Niezwykle trudny początek wiosny
W 2019 roku po raz trzeci z rzędu ligowe zmagania na najwyższym szczeblu przyszło nam rozpoczynać w lutym. Runda nazywana wiosenną wystartowała bardzo wcześnie i niestety od początku nie szła po naszej myśli. W pierwszym miesiącu po zimowej przerwie przyszło nam rywalizować u siebie z Legią Warszawa oraz na wyjazdach z Jagiellonią Białystok i Miedzią Legnica.
Płocka inauguracja nowego roku zaplanowana była na 10 lutego, jednak pierwszy mecz na Stadionie im. Kazimierza Górskiego zagraliśmy tydzień wcześniej. W próbie generalnej przed startem wiosennych zmagań w ekstraklasie zmierzyliśmy się z mającym pierwszoligowe aspiracje Widzewem Łódź i choć łatwo nie było wyszliśmy z tej konfrontacji zwycięsko. Na listę strzelców wpisali się Ariel Borysiuk i Oskar Zawada, a pierwszy raz w naszych barwach wystąpił zakontraktowany na początku miesiąca Grzegorz Kuświk, który przejął numer 11 od Caló Oliveiry. Portugalczyk niewiele wcześniej pożegnał się bowiem z klubem.
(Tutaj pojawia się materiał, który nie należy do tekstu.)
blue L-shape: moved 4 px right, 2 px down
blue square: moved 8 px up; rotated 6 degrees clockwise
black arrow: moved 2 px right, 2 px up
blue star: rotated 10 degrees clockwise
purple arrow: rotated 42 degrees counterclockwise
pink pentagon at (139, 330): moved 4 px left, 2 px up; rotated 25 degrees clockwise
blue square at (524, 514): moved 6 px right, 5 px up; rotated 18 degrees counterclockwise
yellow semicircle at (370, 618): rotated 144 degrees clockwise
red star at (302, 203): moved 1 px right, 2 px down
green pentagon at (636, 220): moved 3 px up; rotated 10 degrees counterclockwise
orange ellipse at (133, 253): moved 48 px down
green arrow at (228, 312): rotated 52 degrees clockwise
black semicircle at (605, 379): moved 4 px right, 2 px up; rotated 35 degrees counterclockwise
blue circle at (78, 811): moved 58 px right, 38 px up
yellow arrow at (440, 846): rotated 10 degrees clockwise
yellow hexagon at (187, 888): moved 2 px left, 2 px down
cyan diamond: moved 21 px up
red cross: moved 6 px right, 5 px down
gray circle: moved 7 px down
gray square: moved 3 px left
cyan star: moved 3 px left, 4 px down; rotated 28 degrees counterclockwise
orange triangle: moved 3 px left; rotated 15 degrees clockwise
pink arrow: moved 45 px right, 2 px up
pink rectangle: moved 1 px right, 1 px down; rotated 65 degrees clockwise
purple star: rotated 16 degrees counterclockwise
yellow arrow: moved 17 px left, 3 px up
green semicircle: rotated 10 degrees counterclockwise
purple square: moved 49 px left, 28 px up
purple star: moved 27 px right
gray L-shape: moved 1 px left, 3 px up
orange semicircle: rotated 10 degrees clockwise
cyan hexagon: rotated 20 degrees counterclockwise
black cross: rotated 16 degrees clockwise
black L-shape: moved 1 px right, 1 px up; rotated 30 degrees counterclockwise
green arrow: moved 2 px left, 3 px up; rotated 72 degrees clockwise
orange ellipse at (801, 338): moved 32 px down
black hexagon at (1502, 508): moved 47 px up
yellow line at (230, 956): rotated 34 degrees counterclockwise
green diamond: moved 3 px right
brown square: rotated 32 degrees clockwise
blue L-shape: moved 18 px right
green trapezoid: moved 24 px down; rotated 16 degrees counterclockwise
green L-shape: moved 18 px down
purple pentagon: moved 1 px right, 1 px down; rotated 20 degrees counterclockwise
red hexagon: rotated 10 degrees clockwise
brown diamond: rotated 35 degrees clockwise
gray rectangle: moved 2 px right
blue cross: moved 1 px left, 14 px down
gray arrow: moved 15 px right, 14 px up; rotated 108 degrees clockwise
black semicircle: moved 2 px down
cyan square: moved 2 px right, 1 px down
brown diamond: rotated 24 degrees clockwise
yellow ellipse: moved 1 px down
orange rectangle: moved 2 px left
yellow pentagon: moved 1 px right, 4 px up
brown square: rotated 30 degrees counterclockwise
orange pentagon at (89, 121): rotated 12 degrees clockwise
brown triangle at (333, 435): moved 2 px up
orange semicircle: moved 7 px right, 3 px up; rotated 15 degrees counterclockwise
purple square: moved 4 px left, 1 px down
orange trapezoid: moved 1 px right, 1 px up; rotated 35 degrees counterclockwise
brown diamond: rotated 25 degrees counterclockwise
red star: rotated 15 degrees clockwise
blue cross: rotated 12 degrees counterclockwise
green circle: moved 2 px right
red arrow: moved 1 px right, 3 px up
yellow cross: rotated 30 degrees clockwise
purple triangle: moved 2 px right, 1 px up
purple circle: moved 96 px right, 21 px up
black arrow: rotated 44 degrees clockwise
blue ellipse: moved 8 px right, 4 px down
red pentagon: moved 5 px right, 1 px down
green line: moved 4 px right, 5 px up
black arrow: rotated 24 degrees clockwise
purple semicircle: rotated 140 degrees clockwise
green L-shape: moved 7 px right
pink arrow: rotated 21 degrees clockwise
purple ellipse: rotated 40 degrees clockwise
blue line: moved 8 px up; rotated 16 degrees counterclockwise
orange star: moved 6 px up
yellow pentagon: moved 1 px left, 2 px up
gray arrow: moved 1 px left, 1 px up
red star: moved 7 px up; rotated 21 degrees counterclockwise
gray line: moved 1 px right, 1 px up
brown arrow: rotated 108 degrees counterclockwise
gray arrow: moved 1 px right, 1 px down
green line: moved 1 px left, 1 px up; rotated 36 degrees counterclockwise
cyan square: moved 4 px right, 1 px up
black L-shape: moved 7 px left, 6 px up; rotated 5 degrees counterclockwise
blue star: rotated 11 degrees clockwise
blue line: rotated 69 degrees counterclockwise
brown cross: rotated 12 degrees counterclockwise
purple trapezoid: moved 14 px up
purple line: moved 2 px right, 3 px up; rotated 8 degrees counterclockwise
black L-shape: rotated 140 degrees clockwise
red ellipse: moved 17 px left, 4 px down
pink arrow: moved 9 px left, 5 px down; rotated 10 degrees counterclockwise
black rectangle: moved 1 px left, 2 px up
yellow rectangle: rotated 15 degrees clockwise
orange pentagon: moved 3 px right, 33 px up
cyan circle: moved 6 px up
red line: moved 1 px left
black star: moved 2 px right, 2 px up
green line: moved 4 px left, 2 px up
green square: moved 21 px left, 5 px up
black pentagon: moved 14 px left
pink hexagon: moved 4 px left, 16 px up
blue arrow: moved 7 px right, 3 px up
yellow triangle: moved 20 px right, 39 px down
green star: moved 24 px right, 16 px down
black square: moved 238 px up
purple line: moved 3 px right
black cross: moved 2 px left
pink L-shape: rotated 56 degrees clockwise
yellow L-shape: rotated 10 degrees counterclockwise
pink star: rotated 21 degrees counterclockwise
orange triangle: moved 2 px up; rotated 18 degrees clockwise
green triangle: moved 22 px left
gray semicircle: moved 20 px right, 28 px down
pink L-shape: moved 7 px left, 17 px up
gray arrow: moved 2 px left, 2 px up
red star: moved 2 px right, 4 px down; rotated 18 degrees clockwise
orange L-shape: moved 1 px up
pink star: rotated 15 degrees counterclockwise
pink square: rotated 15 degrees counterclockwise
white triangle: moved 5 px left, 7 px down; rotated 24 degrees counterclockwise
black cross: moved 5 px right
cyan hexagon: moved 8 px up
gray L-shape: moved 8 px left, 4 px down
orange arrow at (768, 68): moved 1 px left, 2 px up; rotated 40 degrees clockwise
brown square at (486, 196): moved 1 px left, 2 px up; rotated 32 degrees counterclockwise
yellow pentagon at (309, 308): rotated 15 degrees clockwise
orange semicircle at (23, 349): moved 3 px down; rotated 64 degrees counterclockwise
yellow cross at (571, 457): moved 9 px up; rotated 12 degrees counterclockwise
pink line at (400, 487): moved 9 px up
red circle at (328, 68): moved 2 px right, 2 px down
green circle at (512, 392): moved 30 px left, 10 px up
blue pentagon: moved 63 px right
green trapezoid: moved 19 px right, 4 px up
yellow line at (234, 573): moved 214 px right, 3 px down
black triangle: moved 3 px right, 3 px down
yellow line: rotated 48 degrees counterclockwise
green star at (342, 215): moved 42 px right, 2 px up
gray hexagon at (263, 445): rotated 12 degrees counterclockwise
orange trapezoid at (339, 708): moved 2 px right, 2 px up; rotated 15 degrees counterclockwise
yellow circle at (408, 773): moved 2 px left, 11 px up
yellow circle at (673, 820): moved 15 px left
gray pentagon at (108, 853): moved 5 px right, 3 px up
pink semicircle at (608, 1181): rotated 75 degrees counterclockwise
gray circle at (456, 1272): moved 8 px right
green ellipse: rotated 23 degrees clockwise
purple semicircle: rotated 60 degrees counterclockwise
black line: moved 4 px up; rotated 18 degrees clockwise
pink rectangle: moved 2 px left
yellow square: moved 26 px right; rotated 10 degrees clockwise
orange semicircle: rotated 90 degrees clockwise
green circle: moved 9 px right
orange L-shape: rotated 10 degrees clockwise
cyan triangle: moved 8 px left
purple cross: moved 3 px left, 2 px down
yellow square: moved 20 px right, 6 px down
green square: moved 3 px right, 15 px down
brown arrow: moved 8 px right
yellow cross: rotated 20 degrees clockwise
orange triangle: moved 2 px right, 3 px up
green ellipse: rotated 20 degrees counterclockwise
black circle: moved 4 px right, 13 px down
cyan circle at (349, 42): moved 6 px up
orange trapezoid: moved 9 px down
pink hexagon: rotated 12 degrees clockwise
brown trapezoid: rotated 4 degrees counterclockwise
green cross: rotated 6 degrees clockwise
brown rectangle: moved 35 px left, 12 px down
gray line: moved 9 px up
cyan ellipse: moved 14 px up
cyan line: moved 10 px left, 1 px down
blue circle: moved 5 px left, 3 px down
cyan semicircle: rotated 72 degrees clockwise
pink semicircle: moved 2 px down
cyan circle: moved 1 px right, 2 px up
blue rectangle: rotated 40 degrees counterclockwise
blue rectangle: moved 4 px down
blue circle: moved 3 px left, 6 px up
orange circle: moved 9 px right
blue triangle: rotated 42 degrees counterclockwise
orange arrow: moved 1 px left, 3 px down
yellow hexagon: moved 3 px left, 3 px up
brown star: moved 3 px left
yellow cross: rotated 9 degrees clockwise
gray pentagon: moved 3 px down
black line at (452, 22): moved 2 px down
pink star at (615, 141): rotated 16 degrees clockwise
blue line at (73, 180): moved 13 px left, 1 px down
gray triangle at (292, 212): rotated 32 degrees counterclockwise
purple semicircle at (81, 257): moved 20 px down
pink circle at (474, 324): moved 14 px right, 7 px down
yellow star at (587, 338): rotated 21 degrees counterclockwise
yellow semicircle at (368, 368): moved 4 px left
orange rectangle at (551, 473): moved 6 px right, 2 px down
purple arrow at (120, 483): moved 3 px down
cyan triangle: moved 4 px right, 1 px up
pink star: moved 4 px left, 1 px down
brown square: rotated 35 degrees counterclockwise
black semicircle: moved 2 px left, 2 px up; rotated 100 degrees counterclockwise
To nie był jednak nasz ostatni ruch transferowy, ponieważ dzień przed Derbami Mazowsza z Legią Warszawa w Płocku pojawił się reprezentant Serbii Alen Stevanović, który miał zwiększyć Wiślacką siłę ognia. Na inaugurację rundy na wysokości zadania... stanęli tylko kibice, który w liczbie ponad 8 tysięcy pojawili się na trybunach. Mimo ogromnych chęci to goście mieli sporą przewagę i udokumentowali ją trafieniem Artura Jędrzejczyka w 65. minucie. Przegrana z Wojskowymi sprawiła też, że wylądowaliśmy w strefie spadkowej.
W następnej serii gier nie daliśmy z kolei rady Jagiellonii Białystok, choć praktycznie do samego końca byliśmy w grze o pierwszy punkt w 2019 roku. Sekundy przed ostatnim gwizdkiem arbitra drogę do naszej siatki znalazł jednak Jakub Wójcicki i do domu musieliśmy wracać z niczym. Dwie niewielkie przegrane z wyżej notowanymi rywalami na pewno nie napawały optymizmem, bo wygrać nie potrafiliśmy już od 7 spotkań. Przed nami była jednak konfrontacja z beniaminkiem Miedzią Legnica, po której wiele sobie obiecywaliśmy.
Pojedynek zdecydowanie lepiej rozpoczęli gospodarze, którzy po jednym z kontrataków w 22. minucie objęli prowadzenie. Thomasa Dehne pokonał wtedy Paweł Zieliński. Niewiele wcześniej znakomitą okazję zmarnował Grzegorz Kuświk, ale na szczęście przed przerwą udało nam się wyrównać Po dośrodkowaniu z rzutu rożnego Nico Vareli piłkę do własnej bramki skierował Aleksandar Miljković, a już w doliczonym czasie gry po raz kolejny przed szansą stanął Kuświk i znów górą był Łukasz Sapela. Długo zanosiło się na remis, ale ostatnie słowo należało do Miedzianki, a konkretnie Mateusza Szczepaniaka, po którego strzale niefortunnie interweniował Daehne i punkty zostały w Legnicy.
Z informacji kadrowych jeszcze przed meczem 23. kolejki ekstraklasy Patryk Stępiński przebywał na testach w norweskim Haugesund, a Bartłomiej Gradecki został wypożyczony do Znicza Pruszków. Po spotkaniu z ekipą Dominika Nowaka kontrakt z nami podpisał zaś testowany wcześniej Litwin Titas Milasius (wiosnę spędził jeszcze w Escoli Varsovii Warszawa) oraz Australijczyk z irlandzkim paszportem Jake McGing.